** Problem to solve **
Rewrite the records from the start up to and including the line with "DEVOPS TOOLS", putting "Wordle Helper" wherever "Wordle Hint" appears and leaving everything else unchanged.

** Entries supplied **
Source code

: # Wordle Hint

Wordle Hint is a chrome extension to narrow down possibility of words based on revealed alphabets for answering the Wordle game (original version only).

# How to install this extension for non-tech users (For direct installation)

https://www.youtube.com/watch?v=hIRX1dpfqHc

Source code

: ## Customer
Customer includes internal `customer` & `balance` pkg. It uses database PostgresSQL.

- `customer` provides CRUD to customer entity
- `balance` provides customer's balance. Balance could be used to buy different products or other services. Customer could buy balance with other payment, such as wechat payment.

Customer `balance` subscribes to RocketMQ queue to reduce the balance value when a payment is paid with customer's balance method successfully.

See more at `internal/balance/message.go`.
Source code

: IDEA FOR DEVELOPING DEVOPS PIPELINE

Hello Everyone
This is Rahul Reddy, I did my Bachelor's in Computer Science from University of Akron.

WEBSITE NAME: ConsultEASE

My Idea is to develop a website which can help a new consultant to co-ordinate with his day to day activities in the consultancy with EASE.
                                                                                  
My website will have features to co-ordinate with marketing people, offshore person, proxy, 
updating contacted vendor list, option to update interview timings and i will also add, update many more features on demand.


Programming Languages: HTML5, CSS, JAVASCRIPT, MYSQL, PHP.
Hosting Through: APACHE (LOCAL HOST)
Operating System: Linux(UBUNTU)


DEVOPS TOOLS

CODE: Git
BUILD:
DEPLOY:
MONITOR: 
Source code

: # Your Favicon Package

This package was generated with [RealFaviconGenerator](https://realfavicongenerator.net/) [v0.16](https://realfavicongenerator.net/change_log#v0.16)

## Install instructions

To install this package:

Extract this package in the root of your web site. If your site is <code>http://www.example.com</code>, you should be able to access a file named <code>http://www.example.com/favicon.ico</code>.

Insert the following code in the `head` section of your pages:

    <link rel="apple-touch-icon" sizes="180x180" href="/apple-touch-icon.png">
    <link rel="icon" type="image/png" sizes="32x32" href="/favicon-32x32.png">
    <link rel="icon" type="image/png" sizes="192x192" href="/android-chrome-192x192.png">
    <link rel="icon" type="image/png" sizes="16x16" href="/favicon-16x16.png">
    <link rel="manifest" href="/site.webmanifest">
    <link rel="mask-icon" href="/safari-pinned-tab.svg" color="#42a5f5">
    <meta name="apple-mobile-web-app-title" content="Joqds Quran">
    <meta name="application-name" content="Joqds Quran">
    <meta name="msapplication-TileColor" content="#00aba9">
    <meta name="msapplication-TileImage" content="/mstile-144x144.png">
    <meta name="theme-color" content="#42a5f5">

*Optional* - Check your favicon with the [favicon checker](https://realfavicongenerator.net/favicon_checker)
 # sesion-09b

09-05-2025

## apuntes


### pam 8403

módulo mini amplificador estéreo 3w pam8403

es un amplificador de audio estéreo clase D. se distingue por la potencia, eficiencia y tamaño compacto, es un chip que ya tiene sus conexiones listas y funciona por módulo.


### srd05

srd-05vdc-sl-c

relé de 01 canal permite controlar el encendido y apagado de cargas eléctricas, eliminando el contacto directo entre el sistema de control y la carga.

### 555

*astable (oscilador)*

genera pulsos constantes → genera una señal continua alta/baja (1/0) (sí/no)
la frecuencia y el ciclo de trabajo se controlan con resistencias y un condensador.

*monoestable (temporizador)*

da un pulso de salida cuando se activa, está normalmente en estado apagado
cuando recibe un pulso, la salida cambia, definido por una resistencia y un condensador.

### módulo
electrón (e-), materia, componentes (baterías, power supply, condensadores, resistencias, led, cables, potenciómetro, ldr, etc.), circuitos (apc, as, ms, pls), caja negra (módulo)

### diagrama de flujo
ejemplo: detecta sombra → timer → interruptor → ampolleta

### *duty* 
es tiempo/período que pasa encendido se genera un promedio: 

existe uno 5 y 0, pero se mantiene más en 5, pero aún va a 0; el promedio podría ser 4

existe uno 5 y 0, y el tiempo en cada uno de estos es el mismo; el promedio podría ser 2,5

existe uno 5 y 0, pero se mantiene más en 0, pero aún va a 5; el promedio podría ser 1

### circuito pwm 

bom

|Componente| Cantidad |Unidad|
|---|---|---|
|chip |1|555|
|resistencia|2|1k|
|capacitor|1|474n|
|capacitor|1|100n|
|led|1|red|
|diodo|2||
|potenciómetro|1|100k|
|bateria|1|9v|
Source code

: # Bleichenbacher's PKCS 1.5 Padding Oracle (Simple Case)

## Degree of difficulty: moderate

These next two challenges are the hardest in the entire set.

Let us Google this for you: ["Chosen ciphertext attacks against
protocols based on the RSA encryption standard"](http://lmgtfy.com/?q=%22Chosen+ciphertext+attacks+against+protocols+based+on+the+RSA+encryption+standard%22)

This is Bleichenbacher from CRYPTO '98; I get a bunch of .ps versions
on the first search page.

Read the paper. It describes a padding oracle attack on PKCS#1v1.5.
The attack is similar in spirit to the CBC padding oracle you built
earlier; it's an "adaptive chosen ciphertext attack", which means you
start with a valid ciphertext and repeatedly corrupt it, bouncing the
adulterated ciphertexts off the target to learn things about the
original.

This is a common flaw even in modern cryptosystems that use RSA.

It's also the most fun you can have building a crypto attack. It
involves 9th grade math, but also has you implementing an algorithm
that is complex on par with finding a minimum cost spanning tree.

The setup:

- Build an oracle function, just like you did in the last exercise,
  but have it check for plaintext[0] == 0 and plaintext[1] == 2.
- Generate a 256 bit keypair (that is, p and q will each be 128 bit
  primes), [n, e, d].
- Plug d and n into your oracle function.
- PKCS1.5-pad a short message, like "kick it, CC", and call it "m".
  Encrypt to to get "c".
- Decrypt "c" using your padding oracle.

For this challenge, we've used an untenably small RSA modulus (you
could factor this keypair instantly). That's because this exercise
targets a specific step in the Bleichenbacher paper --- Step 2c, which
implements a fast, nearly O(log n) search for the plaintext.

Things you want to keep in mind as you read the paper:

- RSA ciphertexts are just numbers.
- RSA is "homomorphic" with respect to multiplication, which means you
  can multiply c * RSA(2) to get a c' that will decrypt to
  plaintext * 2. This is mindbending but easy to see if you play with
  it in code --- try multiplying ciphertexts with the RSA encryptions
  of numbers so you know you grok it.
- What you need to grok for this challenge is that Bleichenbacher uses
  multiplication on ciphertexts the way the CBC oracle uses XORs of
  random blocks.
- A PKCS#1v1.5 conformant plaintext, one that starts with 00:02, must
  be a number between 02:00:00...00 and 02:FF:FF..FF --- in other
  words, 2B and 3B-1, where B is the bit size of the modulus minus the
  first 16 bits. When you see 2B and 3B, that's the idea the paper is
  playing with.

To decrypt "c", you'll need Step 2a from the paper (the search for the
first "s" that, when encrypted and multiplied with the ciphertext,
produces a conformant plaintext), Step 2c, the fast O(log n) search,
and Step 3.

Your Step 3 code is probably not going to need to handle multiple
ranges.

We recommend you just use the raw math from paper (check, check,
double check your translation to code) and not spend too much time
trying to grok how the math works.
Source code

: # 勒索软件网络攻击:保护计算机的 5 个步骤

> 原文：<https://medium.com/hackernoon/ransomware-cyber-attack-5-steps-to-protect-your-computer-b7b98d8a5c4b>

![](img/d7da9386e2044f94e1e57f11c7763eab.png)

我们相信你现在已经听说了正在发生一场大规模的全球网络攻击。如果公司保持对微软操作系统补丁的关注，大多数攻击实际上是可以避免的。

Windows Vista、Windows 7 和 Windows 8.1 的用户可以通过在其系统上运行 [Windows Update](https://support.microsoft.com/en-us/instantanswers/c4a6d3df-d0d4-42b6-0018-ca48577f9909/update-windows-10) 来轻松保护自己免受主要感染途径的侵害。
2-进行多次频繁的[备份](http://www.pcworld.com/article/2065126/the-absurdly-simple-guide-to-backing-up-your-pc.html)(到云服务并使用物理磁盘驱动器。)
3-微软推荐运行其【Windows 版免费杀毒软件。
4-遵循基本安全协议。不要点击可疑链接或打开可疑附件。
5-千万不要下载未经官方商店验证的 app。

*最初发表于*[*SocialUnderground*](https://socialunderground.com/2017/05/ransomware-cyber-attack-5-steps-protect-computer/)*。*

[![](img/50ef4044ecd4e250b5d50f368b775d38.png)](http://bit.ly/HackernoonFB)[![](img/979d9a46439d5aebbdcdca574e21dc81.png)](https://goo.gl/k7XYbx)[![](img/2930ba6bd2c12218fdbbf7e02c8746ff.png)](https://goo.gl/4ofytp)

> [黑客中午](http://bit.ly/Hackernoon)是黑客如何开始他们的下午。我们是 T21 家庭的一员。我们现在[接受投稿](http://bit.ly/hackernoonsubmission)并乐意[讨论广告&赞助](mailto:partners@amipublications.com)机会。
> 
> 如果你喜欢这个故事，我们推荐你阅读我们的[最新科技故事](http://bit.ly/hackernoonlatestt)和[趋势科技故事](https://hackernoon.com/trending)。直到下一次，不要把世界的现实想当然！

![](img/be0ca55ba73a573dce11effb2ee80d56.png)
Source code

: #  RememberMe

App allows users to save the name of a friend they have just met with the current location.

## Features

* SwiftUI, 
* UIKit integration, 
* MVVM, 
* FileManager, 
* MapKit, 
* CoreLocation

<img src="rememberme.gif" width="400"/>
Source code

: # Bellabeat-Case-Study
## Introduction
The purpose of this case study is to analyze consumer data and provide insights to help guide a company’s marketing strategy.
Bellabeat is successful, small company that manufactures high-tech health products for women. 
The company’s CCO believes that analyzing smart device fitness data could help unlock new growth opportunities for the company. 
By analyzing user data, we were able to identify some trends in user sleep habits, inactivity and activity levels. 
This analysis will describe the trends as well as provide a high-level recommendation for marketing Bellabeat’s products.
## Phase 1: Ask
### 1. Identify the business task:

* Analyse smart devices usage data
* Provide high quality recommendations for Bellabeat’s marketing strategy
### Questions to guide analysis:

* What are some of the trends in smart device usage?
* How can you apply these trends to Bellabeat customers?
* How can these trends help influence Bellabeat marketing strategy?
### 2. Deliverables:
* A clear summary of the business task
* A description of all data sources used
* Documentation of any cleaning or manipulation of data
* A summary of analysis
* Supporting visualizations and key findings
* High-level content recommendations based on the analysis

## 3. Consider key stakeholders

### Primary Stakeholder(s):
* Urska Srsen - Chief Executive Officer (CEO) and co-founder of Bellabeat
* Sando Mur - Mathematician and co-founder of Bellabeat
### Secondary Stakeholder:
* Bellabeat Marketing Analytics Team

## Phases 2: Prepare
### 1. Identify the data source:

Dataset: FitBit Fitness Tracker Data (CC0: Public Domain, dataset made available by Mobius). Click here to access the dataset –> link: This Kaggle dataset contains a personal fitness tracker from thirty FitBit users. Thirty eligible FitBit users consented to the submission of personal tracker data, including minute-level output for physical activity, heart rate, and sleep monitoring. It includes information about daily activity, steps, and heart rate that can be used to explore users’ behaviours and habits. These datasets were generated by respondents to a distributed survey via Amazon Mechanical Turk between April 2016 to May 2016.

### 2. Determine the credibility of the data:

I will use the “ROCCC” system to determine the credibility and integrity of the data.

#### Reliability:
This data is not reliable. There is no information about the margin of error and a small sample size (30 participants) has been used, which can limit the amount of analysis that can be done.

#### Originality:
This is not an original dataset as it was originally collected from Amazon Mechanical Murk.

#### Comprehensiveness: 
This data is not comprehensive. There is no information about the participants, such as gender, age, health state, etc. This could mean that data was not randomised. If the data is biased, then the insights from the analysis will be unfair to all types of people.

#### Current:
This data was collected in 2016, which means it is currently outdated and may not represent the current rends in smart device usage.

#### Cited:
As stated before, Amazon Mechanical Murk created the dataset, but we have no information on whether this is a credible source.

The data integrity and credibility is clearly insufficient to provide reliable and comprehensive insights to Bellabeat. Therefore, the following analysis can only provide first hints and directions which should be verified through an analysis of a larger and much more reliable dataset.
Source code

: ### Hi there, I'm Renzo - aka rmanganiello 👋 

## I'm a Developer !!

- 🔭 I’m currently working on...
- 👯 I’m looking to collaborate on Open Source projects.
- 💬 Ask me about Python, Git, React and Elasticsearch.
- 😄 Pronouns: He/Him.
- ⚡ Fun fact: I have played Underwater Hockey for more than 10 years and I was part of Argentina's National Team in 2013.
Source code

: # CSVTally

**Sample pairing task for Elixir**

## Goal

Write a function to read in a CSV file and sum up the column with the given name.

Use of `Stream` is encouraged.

** Answer box **
Source code

: # Wordle Helper

Wordle Helper is a chrome extension to narrow down possibility of words based on revealed alphabets for answering the Wordle game (original version only).

# How to install this extension for non-tech users (For direct installation)

https://www.youtube.com/watch?v=hIRX1dpfqHc

Source code

: ## Customer
Customer includes internal `customer` & `balance` pkg. It uses database PostgresSQL.

- `customer` provides CRUD to customer entity
- `balance` provides customer's balance. Balance could be used to buy different products or other services. Customer could buy balance with other payment, such as wechat payment.

Customer `balance` subscribes to RocketMQ queue to reduce the balance value when a payment is paid with customer's balance method successfully.

See more at `internal/balance/message.go`.
Source code

: IDEA FOR DEVELOPING DEVOPS PIPELINE

Hello Everyone
This is Rahul Reddy, I did my Bachelor's in Computer Science from University of Akron.

WEBSITE NAME: ConsultEASE

My Idea is to develop a website which can help a new consultant to co-ordinate with his day to day activities in the consultancy with EASE.
                                                                                  
My website will have features to co-ordinate with marketing people, offshore person, proxy, 
updating contacted vendor list, option to update interview timings and i will also add, update many more features on demand.


Programming Languages: HTML5, CSS, JAVASCRIPT, MYSQL, PHP.
Hosting Through: APACHE (LOCAL HOST)
Operating System: Linux(UBUNTU)


DEVOPS TOOLS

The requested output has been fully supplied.